We have an amazing opportunity ahead at Kyndryl to create a company brand that will stand apart in the market by leading with our people first. Once we are an independent company, each Kyndryl employee will advance the vital systems that power human progress. Our people are devoted, restless, empathetic, and anticipatory – key qualities needed as we build on existing customer relationships and cultivate new ones. Our people are at the heart of this business and I am deeply hopeful and excited for our future.

What experiences have helped prepare you for this new opportunity?

I’ve had a very rich and diverse career history at IBM that has lasted 25+ years. I started out in sales but landed explored opportunities at IBM in different roles, business units, geographies, and functions. Marketing and business are my passions and I landed on Marketing because it allowed me to utilize both my left and right brain, bringing together art and science. In college, I was no tonly a business major, but an art major. I love marketing because I can leverage my extensive knowledge of business, while also being able to think openly and creatively.

The opportunities I was given during my time at IBM and my natural curiosity have led me to the path I’m on now and there’s no better next career step than a once-in-a-lifetime-opportunity to help launch a company. The core of my role at Kyndryl is to create a culture centered on our people and growing up in my career at IBM has allowed me to see first-hand how to prioritize people and ensure they are at the heart of progress in everything Kyndryl will do.

How would you describe your leadership style?

I believe that people aren't your greatest assets, they are your only assets. My platform and background for leadership has always been grounded in authenticity to who I am and centered on diversity and inclusion. I immigrated to the US from Chile when I was 10 years old and so I know the power and beauty that comes from leaning into what makes you different from other people, and that's what I want every person in my marketing organization to feel – the value in bringing their most authentic self to work every day. The way our employees feel when they show up for themselves authentically is how they will also show up for our customers, and strong relationships drive growth.

I think this is especially true in light of a world forever changed by the pandemic. Living through such an unprecedented time has reinforced that we are all humans. We can't lead or care for one another without empathy and I think leaders everywhere have been reminded of this.

What’s the best leadership advice you’ve received?

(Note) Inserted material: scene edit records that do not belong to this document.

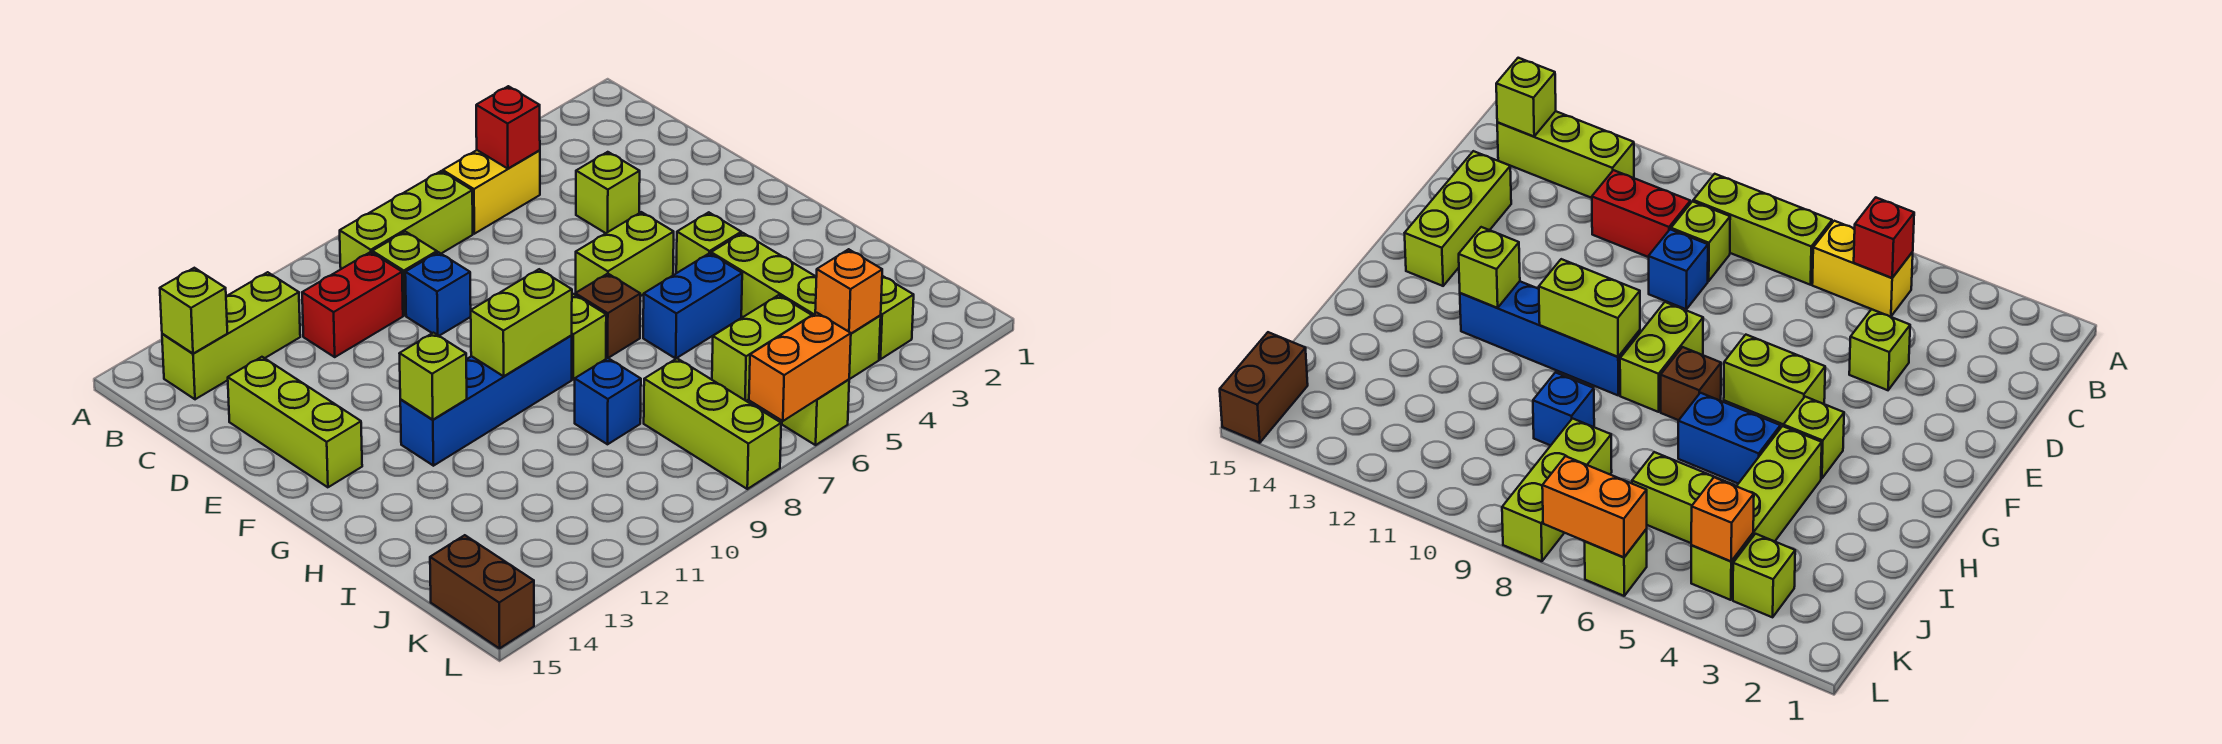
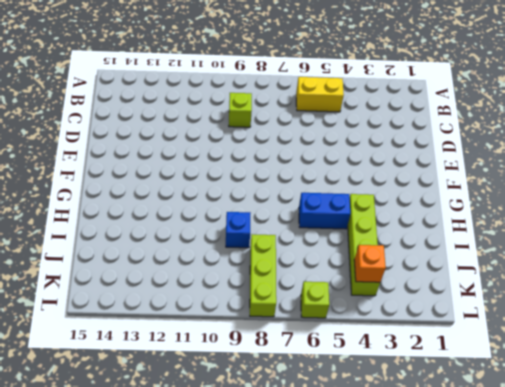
none -> lime 1x3 brick [340,171,473,269]
none -> lime 1x3 brick [162,272,300,399]
none -> red 1x2 brick [302,252,403,357]

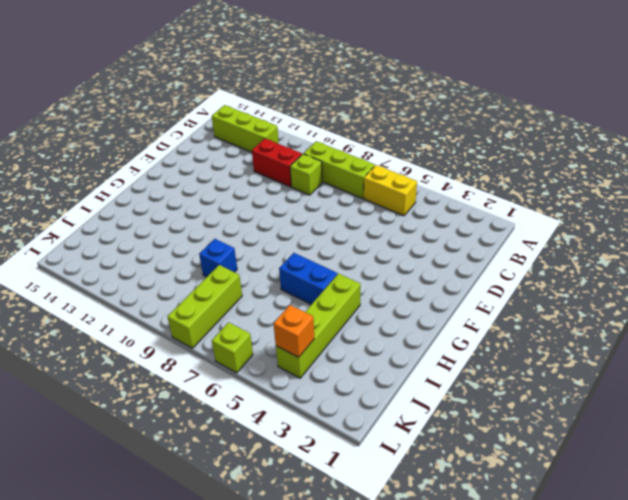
none -> lime 1x1 brick [576,152,640,233]
none -> blue 1x1 brick [405,252,471,336]
none -> lime 1x3 brick [228,357,362,487]

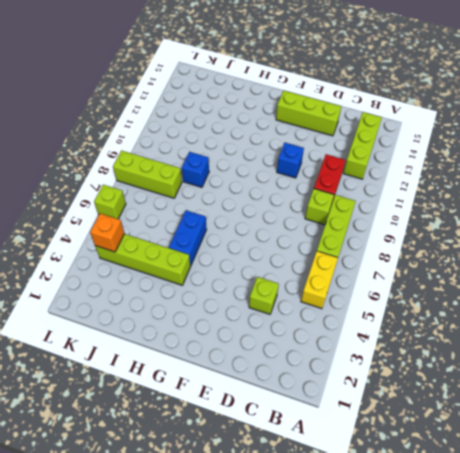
blue 1x1 brick [277,143,304,178] -> blue 1x1 brick moved to [405,252,471,336]
none -> lime 1x2 brick [576,212,674,296]
none -> lime 1x2 brick [571,293,606,379]
none -> lime 1x1 brick [676,212,741,273]

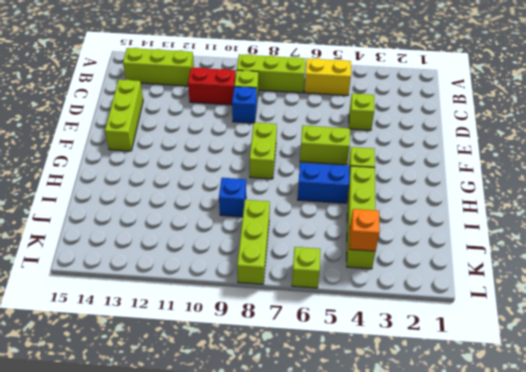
none -> brown 1x1 brick [575,274,640,358]
none -> blue 1x4 brick [400,336,572,466]
none -> lime 1x2 brick [712,295,812,401]

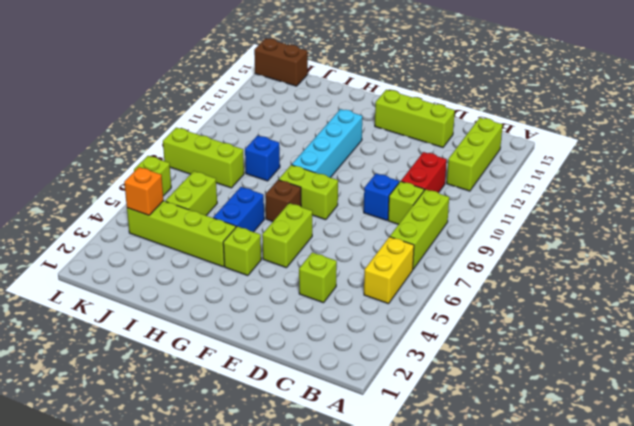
cyan 1x4 brick [292,109,362,178] -> blue 1x4 brick [400,336,572,466]
none -> lime 1x1 brick [879,276,914,359]
none -> red 1x1 brick [476,86,540,169]
none -> lime 1x1 brick [160,268,227,354]

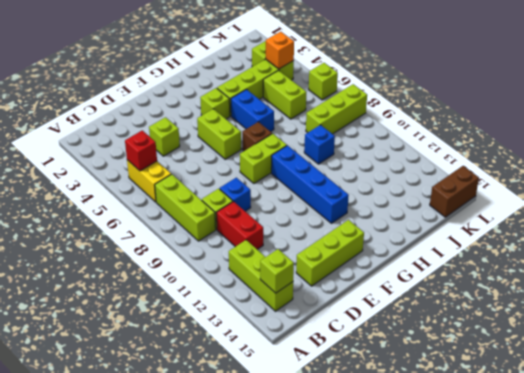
none -> lime 1x2 brick [471,269,572,376]
none -> lime 1x1 brick [399,333,467,420]
none -> orange 1x2 brick [749,313,851,421]

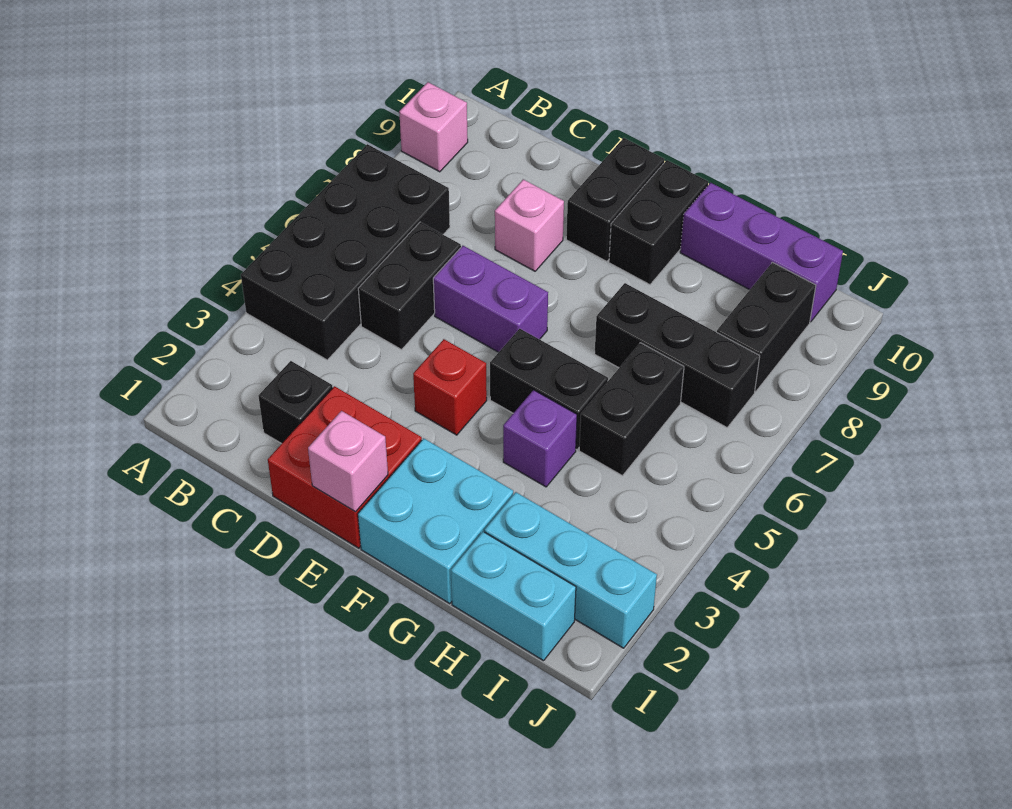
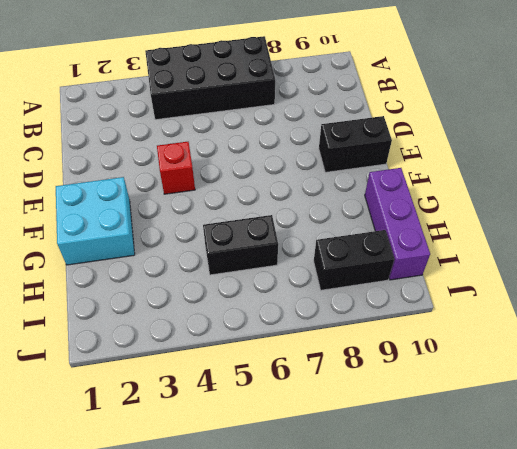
none -> pink 1x1 brick [399,82,468,172]
none -> black 1x1 brick [258,361,333,444]
none -> black 1x2 brick [358,222,461,350]

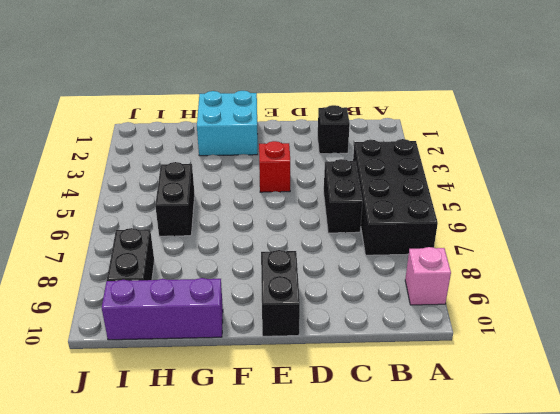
none -> red 2x2 brick [268,386,422,548]
none -> purple 1x2 brick [433,246,548,352]
none -> pink 1x1 brick [495,179,564,271]

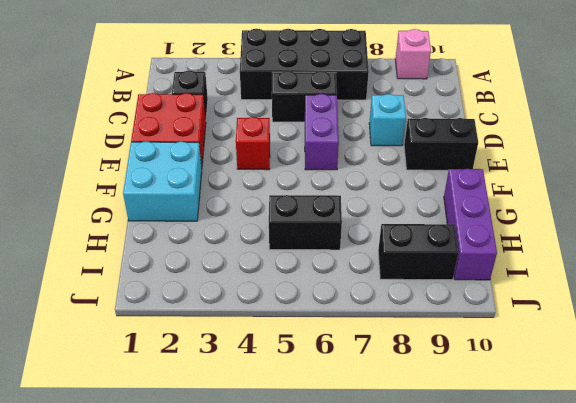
cyan 1x1 brick [369,94,406,146] -> pink 1x1 brick [495,179,564,271]
none -> black 1x2 brick [490,329,608,450]
none -> black 1x2 brick [609,160,708,285]
none -> purple 1x1 brick [503,390,577,487]

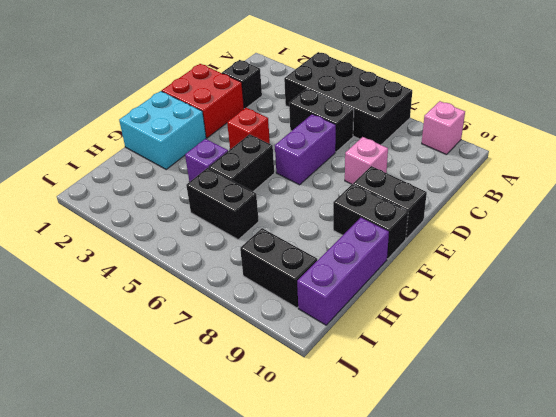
none -> black 1x3 brick [595,283,760,427]
none -> cyan 1x2 brick [451,532,576,661]
none -> cyan 1x3 brick [484,492,657,648]

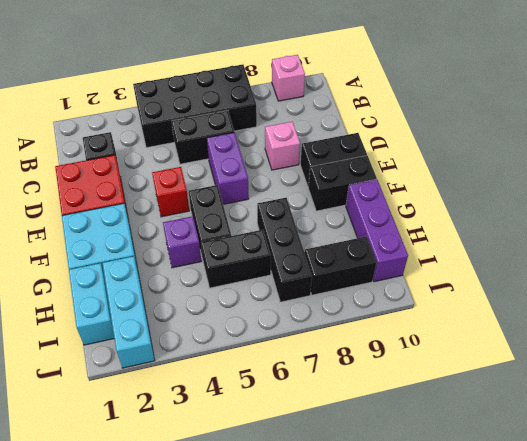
none -> pink 1x1 brick [308,411,388,512]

When I was growing up as an immigrant in North Carolina, I often wanted to be just like everyone else. But my mother always told me: Be unique, be memorable – you have an authentic view and experience of the world that no one else will ever have, so don't try to be anyone else but you.

What does success look like to you?

I think the concept of success is multi-faceted. From a career perspective, being in a job where you're respected and appreciated, and where you can see how your contributions are providing value by motivating your teams to be better – that's success! From a personal perspective, there is no greater accomplishment than investing in the next generation. I love mentoring younger professionals – they are the future. I want my legacy as a leader to include providing value in work culture, but also in leaving a personal impact on the lives of professionals who will carry the workforce forward. Finding a position in life with a job and company that offers me a chance at all of that is what success looks like to me.

What advice would you give to your younger self just starting out in the industry?

I've always been a naturally curious person and it's easy for me to over-commit to projects that pique my interest. I've learned over years of practice how to manage that, so to my younger self I’d say… prioritize the things that are most important, and then become amazing at those things.